Below are highlights from the interview which have been slightly edited for clarity.
A need in the market
“The idea for this platform actually originated from the market itself. I was part of another venture, a production company where we made webisodes and documentaries for some of the large, Danish corporations. And they all kept asking us if Danish television wanted to air their shows?
And we told them that they probably wouldn’t – and that they couldn’t. And we kept getting the question: “Where is the platform for shows like this?”
In the end, we looked at each other and said, “why don’t we build it? Because apparently there is a need for it. And it’s not there.”
A lot of great – but hidden – content
“We believe that there is an audience for this platform and it’s an interesting thing to discuss here. We’re meeting at a conference for native advertising and I think it’s interesting that we are even talking about this – because if we don’t believe that the content brands make is worth watching in its own, then we shouldn’t be making it.
So I believe that there’s a need for a platform dedicated entirely to advertiser-funded programmes. There are so many excellent programmes being made at the moment. But many of the viewers never find it because they don’t know it exists and they don’t know where to go to find it.
In our research for this platform, we’ve been viewing a lot of different Danish websites and corporations to find this content. And if we hadn’t been looking for it, we would never have found it. And there are some hidden gems found in places that you would never have known. But you wouldn’t find it unless you were looking for it.
So this is why we are making the hub in terms of viewers who now have an aggregated hub that collects all the best of native programmes in one place.”
When the content reaches a dead end
“The companies will benefit from a platform like this in several ways.
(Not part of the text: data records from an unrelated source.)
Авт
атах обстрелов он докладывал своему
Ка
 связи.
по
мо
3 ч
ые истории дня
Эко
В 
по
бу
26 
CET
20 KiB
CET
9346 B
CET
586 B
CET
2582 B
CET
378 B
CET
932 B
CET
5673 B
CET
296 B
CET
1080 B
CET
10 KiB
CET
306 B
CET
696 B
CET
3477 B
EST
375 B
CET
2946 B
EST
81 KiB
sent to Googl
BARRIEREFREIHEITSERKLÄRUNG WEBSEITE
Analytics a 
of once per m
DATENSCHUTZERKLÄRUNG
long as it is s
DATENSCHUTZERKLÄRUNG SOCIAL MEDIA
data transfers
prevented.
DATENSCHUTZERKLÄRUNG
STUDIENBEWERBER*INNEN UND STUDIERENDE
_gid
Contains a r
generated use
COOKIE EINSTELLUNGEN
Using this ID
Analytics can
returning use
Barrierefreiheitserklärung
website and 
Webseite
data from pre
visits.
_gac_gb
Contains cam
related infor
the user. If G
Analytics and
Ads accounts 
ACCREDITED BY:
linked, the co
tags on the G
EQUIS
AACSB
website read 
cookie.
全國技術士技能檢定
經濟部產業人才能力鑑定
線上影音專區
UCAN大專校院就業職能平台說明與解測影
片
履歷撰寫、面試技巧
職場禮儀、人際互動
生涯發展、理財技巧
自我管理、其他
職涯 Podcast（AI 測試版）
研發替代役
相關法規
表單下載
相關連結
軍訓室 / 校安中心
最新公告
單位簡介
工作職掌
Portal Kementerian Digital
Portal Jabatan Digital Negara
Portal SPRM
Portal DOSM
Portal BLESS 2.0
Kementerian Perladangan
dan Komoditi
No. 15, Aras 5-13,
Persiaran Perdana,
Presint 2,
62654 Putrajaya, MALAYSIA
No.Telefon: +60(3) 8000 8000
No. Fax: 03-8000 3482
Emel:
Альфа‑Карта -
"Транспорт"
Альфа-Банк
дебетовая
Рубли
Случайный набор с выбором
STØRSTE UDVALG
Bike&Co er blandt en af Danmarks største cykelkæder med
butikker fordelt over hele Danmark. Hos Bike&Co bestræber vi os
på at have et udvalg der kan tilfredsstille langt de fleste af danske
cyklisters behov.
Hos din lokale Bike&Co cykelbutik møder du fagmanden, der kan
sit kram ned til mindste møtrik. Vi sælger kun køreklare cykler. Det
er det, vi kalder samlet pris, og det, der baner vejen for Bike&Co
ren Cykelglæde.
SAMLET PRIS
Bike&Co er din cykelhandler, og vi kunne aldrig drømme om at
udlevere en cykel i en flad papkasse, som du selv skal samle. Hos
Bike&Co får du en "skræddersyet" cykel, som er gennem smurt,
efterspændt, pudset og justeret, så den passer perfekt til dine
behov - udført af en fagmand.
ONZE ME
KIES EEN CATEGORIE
First of all, when you as a brand or a company has spent a lot of money on producing a documentary or a webisode series, you’re very proud of it.
And you spend a lot of money on distributing it to different channels and having it posted on publishers’ websites. But we found out that after this distribution, many the companies ask themselves the question: “Where to put it now? Where is this premium channel where you can sit alongside other formats like this where we can show it proudly to others?”
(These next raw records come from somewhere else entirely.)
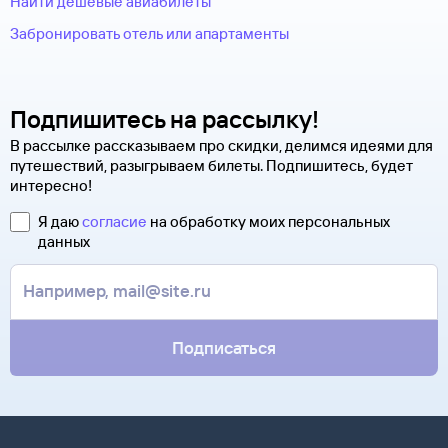
Найти дешевые авиабилеты
Забронировать отель или апартаменты
Подпишитесь на рассылку!
В рассылке рассказываем про скидки, делимся идеями для
путешествий, разыгрываем билеты. Подпишитесь, будет
интересно!
Я даю
согласие
на обработку моих персональных
данных
Подписаться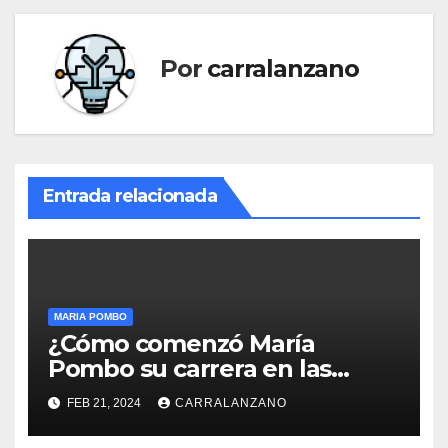
Por
carralanzano
Entrada relacionada
MARIA POMBO
¿Cómo comenzó María
Pombo su carrera en las
redes sociales?
FEB 21, 2024
CARRALANZANO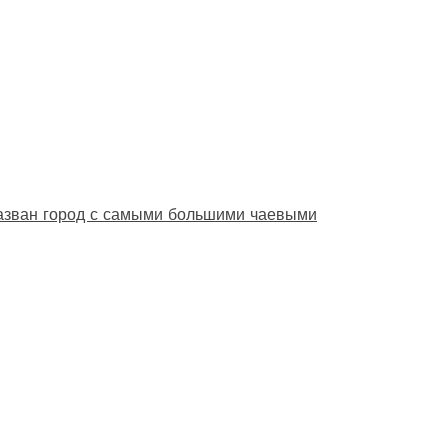
назван город с самыми большими чаевыми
And this platform hasn’t existed. So the platform is going to be an add-on to the other distribution channels.”
“The challenges we’ve met have primarily been either technical or legislative. Because we are not a media, we are a platform so everyone is welcome to publish their content on our platform. That makes a huge difference in terms of Danish legislation.
Also, we are building it as we go along. We didn’t know what the wishes were before we started talking to the brands and to the customers. So it’s very important for us to listen, get wiser and then overcome the challenges as they appear to us.”